Söylediği sözün dışına çıkarsa…

Yok mu böyle kişiler?

Olmaz olur mu, pek çok!

Ne oluyor böyle durumlarda?

Kişiye söylediği sözler hatırlatılıyor.

Cümle cümle, kelime kelime, noktasına virgülüne kadar…

Sonra da “Ne iş?” diye soruluyor.

Ne iş, ne oldu da dün söylediklerini unuttun, bugün tam aksini söylüyorsun?

 

Şimdi o genel başkana hep birlikte “Ne iş?” diye soralım

Sözü Devlet Bahçeli’ye getireceğimi tahmin ettiniz değil mi?

Dün “başkanlık sistemi” aleyhine söylemedik söz bırakmamıştı, bugün ise bu sistemin bir numaralı savunucusu.

Öyle bir defa yanlışlıkla, dalgınlıkla ağzından kaçırmış filan değil; defalarca başkanlık sistemi ve bu sistemi getirmek isteyenler aleyhine söylemedik söz bırakmamış.

Hatta başkanlık sistemini getirmek isteyenleri ağır ifadelerle suçlamış.

Bahçeli’nin başkanlık sistemi aleyhine söylediklerini bir toplasan, kitapçık olur.

Bazı sözlerini hatırlayalım mı?

Hatırlayalım ve kendisine “Ne iş Sayın Bahçeli?” diye soralım.

“Ne oldu da, görüşlerinden çark ettin?”

 

Bahçeli’nin, 20 Ocak 2015 tarihinde söyledikleri

“Erdoğan’ın başkanlık hırsı mevcut devlet nizamına taban tabana zıttır.
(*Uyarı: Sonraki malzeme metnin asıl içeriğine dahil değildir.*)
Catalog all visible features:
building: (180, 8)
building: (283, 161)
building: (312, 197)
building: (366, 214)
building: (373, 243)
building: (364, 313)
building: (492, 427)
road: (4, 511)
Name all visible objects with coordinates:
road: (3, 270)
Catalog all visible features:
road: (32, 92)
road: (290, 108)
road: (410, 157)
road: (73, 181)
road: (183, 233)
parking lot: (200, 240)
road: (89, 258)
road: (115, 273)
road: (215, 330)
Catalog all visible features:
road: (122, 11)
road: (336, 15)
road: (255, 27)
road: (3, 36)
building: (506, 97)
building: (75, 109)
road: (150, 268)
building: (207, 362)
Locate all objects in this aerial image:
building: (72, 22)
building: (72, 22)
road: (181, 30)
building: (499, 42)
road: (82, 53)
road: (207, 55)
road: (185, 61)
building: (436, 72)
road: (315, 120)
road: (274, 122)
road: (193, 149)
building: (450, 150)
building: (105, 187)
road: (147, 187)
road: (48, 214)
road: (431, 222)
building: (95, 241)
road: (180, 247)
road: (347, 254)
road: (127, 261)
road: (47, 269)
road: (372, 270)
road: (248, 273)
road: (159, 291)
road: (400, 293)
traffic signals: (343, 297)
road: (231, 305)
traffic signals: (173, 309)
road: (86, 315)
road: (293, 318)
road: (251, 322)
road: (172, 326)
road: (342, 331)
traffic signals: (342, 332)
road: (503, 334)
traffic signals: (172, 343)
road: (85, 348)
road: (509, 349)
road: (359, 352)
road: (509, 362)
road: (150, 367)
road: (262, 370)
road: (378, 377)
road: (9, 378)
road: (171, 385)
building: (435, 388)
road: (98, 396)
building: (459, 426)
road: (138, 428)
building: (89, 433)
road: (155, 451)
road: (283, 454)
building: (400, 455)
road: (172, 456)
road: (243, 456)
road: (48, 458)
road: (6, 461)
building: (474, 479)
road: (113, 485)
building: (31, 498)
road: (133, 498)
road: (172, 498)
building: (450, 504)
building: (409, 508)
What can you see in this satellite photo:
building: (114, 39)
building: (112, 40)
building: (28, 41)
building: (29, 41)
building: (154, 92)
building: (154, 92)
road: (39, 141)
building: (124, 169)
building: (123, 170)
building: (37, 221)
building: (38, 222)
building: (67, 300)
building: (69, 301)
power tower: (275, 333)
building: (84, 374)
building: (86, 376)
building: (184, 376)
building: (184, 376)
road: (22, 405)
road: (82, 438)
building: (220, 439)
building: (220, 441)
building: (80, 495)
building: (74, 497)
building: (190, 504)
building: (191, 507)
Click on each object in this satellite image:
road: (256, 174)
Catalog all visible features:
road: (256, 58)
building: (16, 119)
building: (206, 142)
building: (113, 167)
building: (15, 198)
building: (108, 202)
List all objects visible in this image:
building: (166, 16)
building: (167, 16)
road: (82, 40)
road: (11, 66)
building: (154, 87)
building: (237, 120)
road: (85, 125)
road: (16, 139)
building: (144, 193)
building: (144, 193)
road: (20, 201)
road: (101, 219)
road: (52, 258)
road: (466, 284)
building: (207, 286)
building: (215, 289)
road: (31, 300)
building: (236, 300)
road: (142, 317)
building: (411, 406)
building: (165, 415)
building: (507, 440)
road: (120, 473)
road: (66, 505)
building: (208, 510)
PKK ve bölücü çevrelerle ‘Al özerkliği, ver başkanlığı’ mutabakatı sağladığı anlaşılan Erdoğan’ın bundan sonra ısrarla açıktan siyaset yapacağı, hatta 7 Haziran (seçimleri) öncesinde siyasi kampanya yürüteceği güçlü ihtimaldir. Tek adam olmak için bastırmakta, son kozlarını oynamaktadır. PKK’nın desteği ile başkanlık amacı güden Erdoğan gün yüzü görmeyecek, heves ettiği bölünme anayasası elinde patlayacaktır.”

 

Bahçeli’nin, 8 Şubat 2015 tarihinde Kırşehir’de yaptığı konuşma

“Erdoğan, bu gömlek bu bedene dar geliyor diyerek milletimizin aklıyla alay etmektedir. Ancak milletimiz gömlek değiştirmez. Değiştireceği gömleği de asla giymez. Şerefini gömlek gibi giyip çıkaran, tarafsızlık yeminini ampul gibi yakıp söndüren bir şahsiyet Türkiye’ye istikamet çizemez, milletimizin aklını artık çelemez. Açıkça siyaset yapmakta, suç işlemekte, vatana ihanet konusunda arka arkaya delil üretmektedir. Baştan aşağı yalan olup çıkmıştır. Bu yolla anayasayı çiğneyip Öcalan canisi ile başkanlık sistemini kurmaya sabitlenen Erdoğan, geri dönülmeyen bir yola sapmıştır. Böyle giderse uyarıyorum, Türkiye’de demokrasi rayından çıkabilecektir. Erdoğan’ın şu anda tek kaygısı kendisini ve etrafını emniyete almak, geleceklerini garanti etmektir. Çünkü Türk milleti 7 Haziran’da iktidarı değiştirirse, ki olacak olan budur, ne kadar kıyıda köşede haram yiyen ve hain varsa hesaba çekilecektir.”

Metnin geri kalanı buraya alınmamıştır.